In termini di sicurezza e di efficacia la terapia genica di bluebird bio ha prodotto effetti di grande rilievo. “Vale la pena sottolineare che questo è un approccio straordinariamente sicuro”, precisa il professore. “Nei vari studi succedutisi fino ad oggi, nessun paziente ha avuto complicanze fatali e nessuno è deceduto sugli ormai più di 60 pazienti arruolati prima nello studio di Fase I/II che si è svolto negli Stati Uniti e poi nei due studi già citati. Guardando all’efficacia, nello studio Northstar-2, sostanzialmente si è dimostrato che più del 90% dei pazienti ha raggiunto un’indipendenza trasfusionale sostenuta nel tempo e con livelli di emoglobina compresi tra 11 e 13 g/dL, superiori addirittura a quelli osservati nei loro stessi genitori portatori della malattia. Nello studio Northstar-3 che ha arruolato pazienti con la forma grave di talassemia, cioè quelli, con genotipo beta0-beta0, che non hanno produzione neppure una residua quantità di emoglobina, i dati sono molto incoraggianti e mostrano valori di emoglobina derivante dalle cellule geneticamente corrette nell’ordine dei 9-10 g/dL nettamente in grado di garantire l’indipendenza trasfusionale. Questi risultati sono stati ottenuti in soggetti che, anche se avessero trovato un donatore di midollo non avrebbero avuto le stesse chances di successo e lo stesso profilo di sicurezza dal momento che dopo i 14-15 anni di età il trapianto è significativamente più rischioso”.

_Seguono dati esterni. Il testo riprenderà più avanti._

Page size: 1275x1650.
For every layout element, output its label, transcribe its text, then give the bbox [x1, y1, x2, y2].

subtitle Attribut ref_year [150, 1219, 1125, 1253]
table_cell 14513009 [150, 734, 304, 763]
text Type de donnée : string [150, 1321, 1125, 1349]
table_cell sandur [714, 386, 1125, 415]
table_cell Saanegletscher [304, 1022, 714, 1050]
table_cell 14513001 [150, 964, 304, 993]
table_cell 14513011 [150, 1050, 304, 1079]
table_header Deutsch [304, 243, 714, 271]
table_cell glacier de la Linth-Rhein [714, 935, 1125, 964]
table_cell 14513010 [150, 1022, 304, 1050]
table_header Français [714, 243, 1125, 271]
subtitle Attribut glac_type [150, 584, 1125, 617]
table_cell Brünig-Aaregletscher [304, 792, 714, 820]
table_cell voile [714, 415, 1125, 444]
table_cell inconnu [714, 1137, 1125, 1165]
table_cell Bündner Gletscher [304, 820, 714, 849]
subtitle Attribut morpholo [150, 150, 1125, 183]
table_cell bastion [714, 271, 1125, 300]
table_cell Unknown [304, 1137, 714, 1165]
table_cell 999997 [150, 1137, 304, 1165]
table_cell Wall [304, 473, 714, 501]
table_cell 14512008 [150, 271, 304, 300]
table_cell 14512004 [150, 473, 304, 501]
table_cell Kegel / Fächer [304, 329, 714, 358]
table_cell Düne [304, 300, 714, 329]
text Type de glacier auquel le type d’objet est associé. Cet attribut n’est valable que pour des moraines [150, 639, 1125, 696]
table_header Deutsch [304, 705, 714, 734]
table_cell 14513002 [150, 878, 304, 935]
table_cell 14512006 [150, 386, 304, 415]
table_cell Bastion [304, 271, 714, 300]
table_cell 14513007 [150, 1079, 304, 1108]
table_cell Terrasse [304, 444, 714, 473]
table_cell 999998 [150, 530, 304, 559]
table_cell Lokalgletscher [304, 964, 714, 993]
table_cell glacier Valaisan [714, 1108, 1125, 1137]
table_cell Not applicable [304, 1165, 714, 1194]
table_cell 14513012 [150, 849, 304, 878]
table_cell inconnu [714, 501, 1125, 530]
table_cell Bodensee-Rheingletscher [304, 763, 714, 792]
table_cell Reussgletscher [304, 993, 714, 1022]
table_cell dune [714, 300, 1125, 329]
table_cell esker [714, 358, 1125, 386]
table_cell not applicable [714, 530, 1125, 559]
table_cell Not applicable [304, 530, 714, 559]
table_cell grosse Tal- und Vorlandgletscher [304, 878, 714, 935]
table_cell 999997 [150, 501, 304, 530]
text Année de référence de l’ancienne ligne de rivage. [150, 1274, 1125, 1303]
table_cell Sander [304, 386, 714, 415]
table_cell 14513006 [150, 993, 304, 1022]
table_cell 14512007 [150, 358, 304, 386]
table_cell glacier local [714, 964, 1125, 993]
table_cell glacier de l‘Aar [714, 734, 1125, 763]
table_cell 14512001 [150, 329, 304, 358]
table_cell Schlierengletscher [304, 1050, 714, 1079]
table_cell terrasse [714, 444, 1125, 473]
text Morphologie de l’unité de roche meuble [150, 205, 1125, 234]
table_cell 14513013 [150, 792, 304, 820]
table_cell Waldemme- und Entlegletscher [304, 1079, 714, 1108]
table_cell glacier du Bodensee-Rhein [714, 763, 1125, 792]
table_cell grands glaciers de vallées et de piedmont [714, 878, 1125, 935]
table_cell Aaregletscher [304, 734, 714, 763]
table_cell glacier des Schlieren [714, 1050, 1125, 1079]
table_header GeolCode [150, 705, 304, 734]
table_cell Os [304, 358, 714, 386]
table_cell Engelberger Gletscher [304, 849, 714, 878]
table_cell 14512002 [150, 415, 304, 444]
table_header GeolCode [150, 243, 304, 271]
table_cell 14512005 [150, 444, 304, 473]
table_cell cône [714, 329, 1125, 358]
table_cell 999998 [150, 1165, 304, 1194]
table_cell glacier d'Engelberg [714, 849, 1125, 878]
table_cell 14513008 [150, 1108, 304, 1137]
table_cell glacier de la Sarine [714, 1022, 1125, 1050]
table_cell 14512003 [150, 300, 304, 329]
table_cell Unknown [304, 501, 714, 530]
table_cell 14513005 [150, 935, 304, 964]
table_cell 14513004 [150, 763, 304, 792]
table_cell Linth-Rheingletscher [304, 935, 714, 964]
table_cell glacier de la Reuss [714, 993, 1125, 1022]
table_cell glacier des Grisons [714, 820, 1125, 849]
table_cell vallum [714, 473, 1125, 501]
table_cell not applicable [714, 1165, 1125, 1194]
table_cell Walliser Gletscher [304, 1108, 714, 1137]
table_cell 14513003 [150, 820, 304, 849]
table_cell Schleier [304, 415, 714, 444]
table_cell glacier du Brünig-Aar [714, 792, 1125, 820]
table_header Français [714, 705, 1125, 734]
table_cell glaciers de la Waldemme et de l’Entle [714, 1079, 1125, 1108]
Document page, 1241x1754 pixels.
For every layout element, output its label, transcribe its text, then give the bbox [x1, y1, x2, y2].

Dopo il via libera europeo il processo di sviluppo applicativo e commercializzazione prevede che abbia inizio la negoziazione con l’Agenzia Italiana del Farmaco (AIFA): la terapia genica sarà inizialmente destinata a pazienti con genotipo non beta0-beta0 in fascia d’età compresa tra 12 e 50 con prospettive di estendersi in futuro anche ai soggetti pediatrici e a quelli con il genotipo beta0-beta0. Una popolazione che andrà allargandosi sempre più. “In prospettiva sapere che esiste una terapia genica in grado di trattare attivamente la malattia potrebbe orientare le scelte di molte coppie in maniera diversa rispetto agli ultimi anni”, conclude Locatelli. “La diagnosi prenatale e la consapevolezza di un trattamento radicalmente curativo applicabile potrebbero non portare ad un’interruzione di gravidanza o, perlomeno, ridurre il numero di coppie che al momento optano per questa soluzione”.